Gas management (i.e. the removal of trace gas and adequate ventilation of the test area) is vital when setting up a sniffer-based test station. It is the only means of physically controlling the background.
Just like in sniffing, gas management is very important. This method is somewhat less susceptible to background fluctuations as it measures the increase in helium concentration, not the absolute value. But a very high level of background can still have a detrimental effect in measurement accuracy.
Proper sealing of the accumulation volume and the related circuits makes the test more robust. In some cases, replacing the atmosphere inside the system with nitrogen is also an option.
Nitrogen Purge Technology with Leak Test
This method uses an inert gas (usually nitrogen) to “carry” the leak signal from an isolated test area into a leak detector probe that samples the trace gas concentration. Because the inert gas replaces the atmosphere inside the chamber, background trace gas levels are minimized.

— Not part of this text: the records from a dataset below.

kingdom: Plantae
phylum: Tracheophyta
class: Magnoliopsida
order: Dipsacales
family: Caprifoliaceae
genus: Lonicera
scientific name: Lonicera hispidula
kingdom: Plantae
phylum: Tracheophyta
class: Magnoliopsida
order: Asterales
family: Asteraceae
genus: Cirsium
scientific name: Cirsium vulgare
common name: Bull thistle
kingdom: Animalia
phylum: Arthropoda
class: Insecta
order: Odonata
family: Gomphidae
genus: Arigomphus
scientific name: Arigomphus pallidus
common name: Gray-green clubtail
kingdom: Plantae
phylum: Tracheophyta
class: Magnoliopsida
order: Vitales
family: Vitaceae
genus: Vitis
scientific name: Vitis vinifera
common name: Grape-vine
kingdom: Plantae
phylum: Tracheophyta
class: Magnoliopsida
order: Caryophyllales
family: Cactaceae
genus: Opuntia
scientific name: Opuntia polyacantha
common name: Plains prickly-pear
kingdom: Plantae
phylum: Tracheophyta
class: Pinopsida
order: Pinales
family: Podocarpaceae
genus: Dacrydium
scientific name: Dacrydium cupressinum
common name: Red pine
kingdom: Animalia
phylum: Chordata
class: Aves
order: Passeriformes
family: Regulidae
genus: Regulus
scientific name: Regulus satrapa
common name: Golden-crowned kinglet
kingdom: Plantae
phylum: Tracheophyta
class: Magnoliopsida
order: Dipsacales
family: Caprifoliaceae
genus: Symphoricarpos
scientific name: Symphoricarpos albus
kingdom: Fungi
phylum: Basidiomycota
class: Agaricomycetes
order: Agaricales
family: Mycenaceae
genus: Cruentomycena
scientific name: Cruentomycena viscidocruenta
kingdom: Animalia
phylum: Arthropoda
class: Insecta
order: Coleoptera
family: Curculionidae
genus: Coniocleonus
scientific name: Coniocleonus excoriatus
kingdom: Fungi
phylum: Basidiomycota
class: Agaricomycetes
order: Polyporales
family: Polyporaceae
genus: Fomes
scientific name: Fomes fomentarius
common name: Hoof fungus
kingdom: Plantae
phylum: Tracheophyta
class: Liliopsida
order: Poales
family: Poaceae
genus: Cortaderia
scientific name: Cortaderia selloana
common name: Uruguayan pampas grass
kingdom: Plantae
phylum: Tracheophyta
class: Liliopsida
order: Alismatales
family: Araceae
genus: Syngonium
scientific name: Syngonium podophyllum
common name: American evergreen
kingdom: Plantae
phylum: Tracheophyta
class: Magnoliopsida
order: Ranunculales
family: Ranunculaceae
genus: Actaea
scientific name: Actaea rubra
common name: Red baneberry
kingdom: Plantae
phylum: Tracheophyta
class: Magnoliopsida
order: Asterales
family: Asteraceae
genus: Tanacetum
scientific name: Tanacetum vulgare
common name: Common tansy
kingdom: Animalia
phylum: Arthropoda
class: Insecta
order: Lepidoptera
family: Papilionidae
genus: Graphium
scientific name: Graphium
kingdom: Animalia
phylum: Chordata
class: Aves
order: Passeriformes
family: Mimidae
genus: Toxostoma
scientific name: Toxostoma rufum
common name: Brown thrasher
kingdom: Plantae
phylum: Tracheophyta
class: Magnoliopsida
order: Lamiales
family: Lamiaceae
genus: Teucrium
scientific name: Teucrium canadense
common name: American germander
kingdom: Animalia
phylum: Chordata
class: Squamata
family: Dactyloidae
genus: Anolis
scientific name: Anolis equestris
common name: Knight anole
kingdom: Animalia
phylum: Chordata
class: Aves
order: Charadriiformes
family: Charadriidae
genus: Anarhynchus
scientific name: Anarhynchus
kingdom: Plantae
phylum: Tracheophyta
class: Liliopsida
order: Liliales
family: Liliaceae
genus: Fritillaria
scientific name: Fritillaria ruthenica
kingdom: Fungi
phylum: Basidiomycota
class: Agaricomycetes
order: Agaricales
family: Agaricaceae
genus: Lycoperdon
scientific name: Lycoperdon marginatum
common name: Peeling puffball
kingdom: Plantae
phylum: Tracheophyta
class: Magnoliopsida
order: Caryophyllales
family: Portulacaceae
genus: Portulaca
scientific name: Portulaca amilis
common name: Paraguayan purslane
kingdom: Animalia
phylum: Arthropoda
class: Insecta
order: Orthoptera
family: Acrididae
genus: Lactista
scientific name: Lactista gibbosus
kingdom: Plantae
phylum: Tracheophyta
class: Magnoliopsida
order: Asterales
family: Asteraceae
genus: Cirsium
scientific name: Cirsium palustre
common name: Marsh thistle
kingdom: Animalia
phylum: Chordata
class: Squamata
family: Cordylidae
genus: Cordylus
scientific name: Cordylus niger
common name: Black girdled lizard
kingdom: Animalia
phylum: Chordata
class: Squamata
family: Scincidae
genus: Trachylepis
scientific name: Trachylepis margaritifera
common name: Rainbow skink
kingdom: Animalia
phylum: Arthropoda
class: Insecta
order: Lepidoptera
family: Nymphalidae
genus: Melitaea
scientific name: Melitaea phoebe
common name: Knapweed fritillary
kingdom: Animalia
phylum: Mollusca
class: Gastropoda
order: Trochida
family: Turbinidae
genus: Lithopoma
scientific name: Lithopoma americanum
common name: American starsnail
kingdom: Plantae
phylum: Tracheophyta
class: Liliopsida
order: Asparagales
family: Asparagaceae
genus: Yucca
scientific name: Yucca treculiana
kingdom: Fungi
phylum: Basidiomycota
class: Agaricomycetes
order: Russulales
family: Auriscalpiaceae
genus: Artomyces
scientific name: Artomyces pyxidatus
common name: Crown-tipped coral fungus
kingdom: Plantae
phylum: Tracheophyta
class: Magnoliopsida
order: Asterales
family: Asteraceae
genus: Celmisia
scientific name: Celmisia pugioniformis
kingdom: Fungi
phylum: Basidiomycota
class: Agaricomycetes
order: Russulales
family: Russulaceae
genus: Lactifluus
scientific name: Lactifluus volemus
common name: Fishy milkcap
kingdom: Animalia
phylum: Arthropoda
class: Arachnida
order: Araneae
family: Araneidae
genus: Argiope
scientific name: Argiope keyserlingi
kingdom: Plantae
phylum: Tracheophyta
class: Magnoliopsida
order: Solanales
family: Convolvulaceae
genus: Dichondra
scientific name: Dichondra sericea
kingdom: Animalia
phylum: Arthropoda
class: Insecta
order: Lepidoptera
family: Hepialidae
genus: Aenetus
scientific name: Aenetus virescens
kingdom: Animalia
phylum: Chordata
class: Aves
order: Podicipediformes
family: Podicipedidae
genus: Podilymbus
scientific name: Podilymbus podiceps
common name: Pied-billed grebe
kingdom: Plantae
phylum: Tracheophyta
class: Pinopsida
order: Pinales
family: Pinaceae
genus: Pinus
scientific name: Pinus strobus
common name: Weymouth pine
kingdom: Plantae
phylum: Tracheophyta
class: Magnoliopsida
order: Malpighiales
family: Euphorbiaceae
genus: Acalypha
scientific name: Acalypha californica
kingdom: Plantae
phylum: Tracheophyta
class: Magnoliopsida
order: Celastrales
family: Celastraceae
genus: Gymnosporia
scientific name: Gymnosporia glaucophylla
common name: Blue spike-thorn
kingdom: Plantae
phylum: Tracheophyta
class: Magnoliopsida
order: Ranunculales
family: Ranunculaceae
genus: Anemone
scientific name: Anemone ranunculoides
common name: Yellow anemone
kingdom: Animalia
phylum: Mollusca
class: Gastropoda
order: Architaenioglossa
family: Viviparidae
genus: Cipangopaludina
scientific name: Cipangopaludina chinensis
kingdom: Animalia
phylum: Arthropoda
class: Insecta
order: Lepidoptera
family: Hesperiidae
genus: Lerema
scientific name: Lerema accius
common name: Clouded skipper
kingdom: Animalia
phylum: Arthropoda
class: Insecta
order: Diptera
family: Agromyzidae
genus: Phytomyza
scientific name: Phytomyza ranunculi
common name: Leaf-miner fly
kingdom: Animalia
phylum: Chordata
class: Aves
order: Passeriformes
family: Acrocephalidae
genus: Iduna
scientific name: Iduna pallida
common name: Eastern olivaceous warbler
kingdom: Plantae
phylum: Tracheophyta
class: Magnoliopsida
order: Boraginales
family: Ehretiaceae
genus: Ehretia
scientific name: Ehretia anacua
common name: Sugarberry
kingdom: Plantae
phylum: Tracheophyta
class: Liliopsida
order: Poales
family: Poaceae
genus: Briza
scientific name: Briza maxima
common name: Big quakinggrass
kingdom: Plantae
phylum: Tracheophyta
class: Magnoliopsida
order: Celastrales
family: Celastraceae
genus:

Instead of using seals to isolate the test area from the outside world, another technology uses a gas seal created by a very small flow of nitrogen around the perimeter.
This approach creates a test zone around the entire part, or a particular area of interest (e.g. joints, ports, etc.). Complex assemblies like HVAC systems or engines are built up of components that have already been tested. The connections of these parts, however, have not.
This method allows testing for leaks at a level that is comparable to a mid-range hard vacuum system without the need to create a vacuum around the test area.
All trace gas-based test methods depend heavily on sound gas management practices. Paying attention to these details when designing a test system can save many headaches during the commissioning of the system and in production.